— Император!
— В одно слово! Я сей же миг подумал так же. — Николай Михайлович дёрнулся навстречу, однако природная мешкотливость задержала его. Вдруг да государь отметит всего лишь безнадёжно штатскую, к бёдрам расширяющуюся фигуру?
Пока он в нерешительности шаркал по мостовой, то пускаясь навстречу, то одёргивая себя, толпа показалась из-за угла. Николай Михайлович ещё не успел схватить её странности, как кто-то крикнул более чем радостно:
— Пушкин!
Право, стоил он того! Николай Михайлович вовсе не чуждался изящной словесности. «Бахчисарайский фонтан», «Кавказский пленник», было время, и в его груди заставляли закипать чувства удивительные.
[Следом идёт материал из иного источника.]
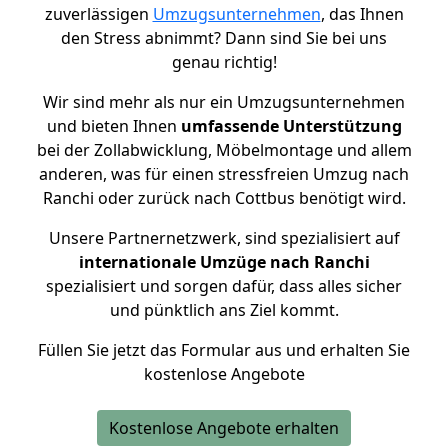
zuverlässigen
Umzugsunternehmen
, das Ihnen
den Stress abnimmt? Dann sind Sie bei uns
genau richtig!
Wir sind mehr als nur ein Umzugsunternehmen
und bieten Ihnen
umfassende Unterstützung
bei der Zollabwicklung, Möbelmontage und allem
anderen, was für einen stressfreien Umzug nach
Ranchi oder zurück nach Cottbus benötigt wird.
Unsere Partnernetzwerk, sind spezialisiert auf
internationale Umzüge nach Ranchi
spezialisiert und sorgen dafür, dass alles sicher
und pünktlich ans Ziel kommt.
Füllen Sie jetzt das Formular aus und erhalten Sie
kostenlose Angebote
Kostenlose Angebote erhalten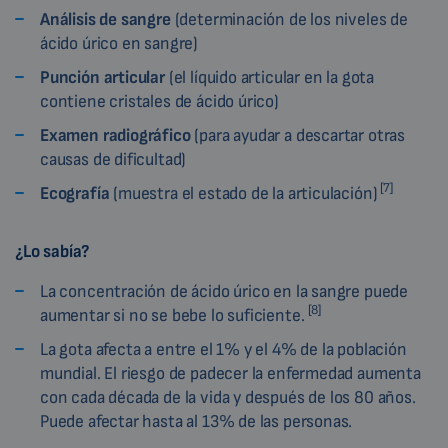
Análisis de sangre
(determinación de los niveles de
ácido úrico en sangre)
Punción articular
(el líquido articular en la gota
contiene cristales de ácido úrico)
Examen radiográfico
(para ayudar a descartar otras
causas de dificultad)
[7]
Ecografía
(muestra el estado de la articulación)
¿Lo sabía?
La concentración de ácido úrico en la sangre puede
[8]
aumentar si no se bebe lo suficiente.
La gota afecta a entre el 1% y el 4% de la población
mundial. El riesgo de padecer la enfermedad aumenta
con cada década de la vida y después de los 80 años.
Puede afectar hasta al 13% de las personas.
Не совершенно отстал он от стихов Пушкина и сейчас, не пропускал — нив списках, ни в журналах. Когда-то во время оно чуть не попал на чтение «Бориса Годунова», да в последний момент неверный приятель не заехал, не посчитал нужным взять с собой. Бог с ним и с приятелем, и с «Годуновым»... С годами стихи стали занимать Николая Михайловича куда меньше и чем-то даже вызывали раздражение.
Пушкина он разглядел в толпе сразу. Поэт шёл, ступая легко, широко; лица вокруг него были молодые, он улыбался им доброжелательно, но как будто и свысока (так увидел Николай Михайлович). Не вовсе высокомерно он улыбался, но было, было что-то...
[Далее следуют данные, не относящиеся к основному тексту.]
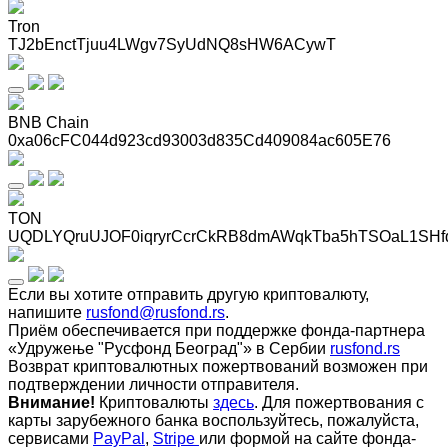
Tron
TJ2bEnctTjuu4LWgv7SyUdNQ8sHW6ACywT
BNB Chain
0xa06cFC044d923cd93003d835Cd409084ac605E76
TON
UQDLYQruUJOF0iqryrCcrCkRB8dmAWqkTba5hTSOaL1SHf
Если вы хотите отправить другую криптовалюту,
напишите
rusfond@rusfond.rs
.
Приём обеспечивается при поддержке фонда-партнера
«Удружење "Русфонд Београд"» в Сербии
rusfond.rs
Возврат криптовалютных пожертвований возможен при
подтверждении личности отправителя.
Внимание!
Криптовалюты
здесь
. Для пожертвования с
карты зарубежного банка воспользуйтесь, пожалуйста,
сервисами
PayPal
,
Stripe
или формой на сайте фонда-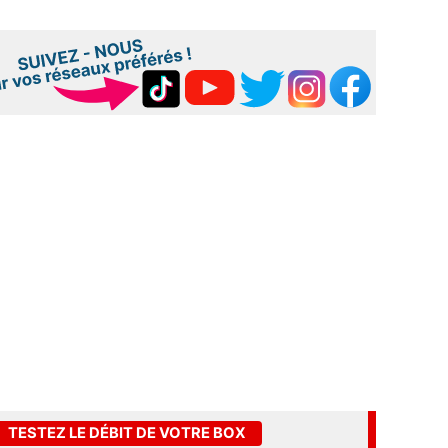
TESTEZ LE DÉBIT DE VOTRE BOX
Молодые люди, поднимая всё тот же шум, последовали дальше; за ними, в отдалении, увязался и господин в шейном платке, обращавшем на себя внимание. Поплелись остальные — те, кто только что стоял на углу.
Николай Михайлович смотрел вслед, и горечь какая-то была во взгляде. О чём сожалел он? Чуть ли не о том, что его подобным восторгом никогда никто не окружал. Бедный, он, кажется, и сам перед собой не признался бы, но Пушкин возбудил в нём ни с чем не сообразную зависть. День стоял с прекрасным, высоким небом, в котором наравне с синим сиял золотой свет — от круглых куполов, от солнца, бьющего в окна. Даже силуэты беспокойно срывающихся галок вдруг представлялись обведёнными тонкой золотой кистью.
И в этот прекрасный день совершенно как честный человек честному человеку Николай Михайлович писал письмо фон Фоку о гордыне буйной и опасной.
Но почему-то не подписал его...
А теперь я попытаюсь представить вам Фаддея Венедиктовича Булгарина. Прежде всего он был капиталист, вернее, он им не был лишь потому, что не настало время капиталистических отношений. Но во главу угла Булгарин ставил коммерцию, деньги. В деньгах была власть, обеспечение безопасности. Для других ещё и независимость. Но Булгарин этого вроде бы не понимал. Он всегда стремился стать под руку, примкнуть к сильнейшему, к побеждающему.
Впрочем, вполне это относилось к годам юным. Так было во время Отечественной войны. Оговоримся и допустим: не для него Отечественной — он поляк, а Польша воевала на стороне Франции, и Фаддей оказался, разумеется, с теми, кто побеждал. То есть с Наполеоном. Наполеон и не таким, как Фаддей, внушал восторг и ужас мистический. К чему же сопротивляться стихии? Тут уж дело идёт не о спасении собственной жизни, а о дерзком несогласии: всё покорено и трепещет, а ты, прыщ эдакий — восстал? Правда, обозначилась значительная тонкость: Булгарин-то был поляк, но до того, как объявиться в стане Наполеона, учился в кадетском корпусе в Петербурге. А потом выбрал сильнейшего.
Однако сильнейшего победили, и Булгарин оказался снова в России, в Петербурге. И ни много ни мало приятелем, почти другом Грибоедова, Рылеева, Кюхельбекера. Грибоедов в письмах называл его «дорогим Фаддеем». Желчный, вовсе не распахнутый, не склонный доверять первому встречному Грибоедов. К тому же делающий блистательную карьеру.
Значит, заключалось нечто в Фаддее Венедиктовиче, что не позволяло оттолкнуть его вовсе? И не давало разгадать его с первого взгляда?..
У него была тонкая, быстро краснеющая кожа, на висках же и возле губ она, напротив, принимала голубоватый, обморочный оттенок, — особенно в те минуты, когда ему казалось: вот сейчас засмеются с последней обидой и велят выйти вон. И он смотрел, как мальчик, исподлобья, опережая насмешку — винился. И его не выгоняли, не отстраняли даже.
Прощали, что он связался с шулером, не то карточным, не то слишком уж никаких правил человеком, зачем-то привёл его в дом к Рылееву. Рылеев удивлялся, скрещивал руки на груди, говорил слова о гордости, о правилах общежития. Рылеева перебили на третьей фразе, сказали, что Фаддею гордость ни к чему, он — искатель. Искателя же гордость отягощает.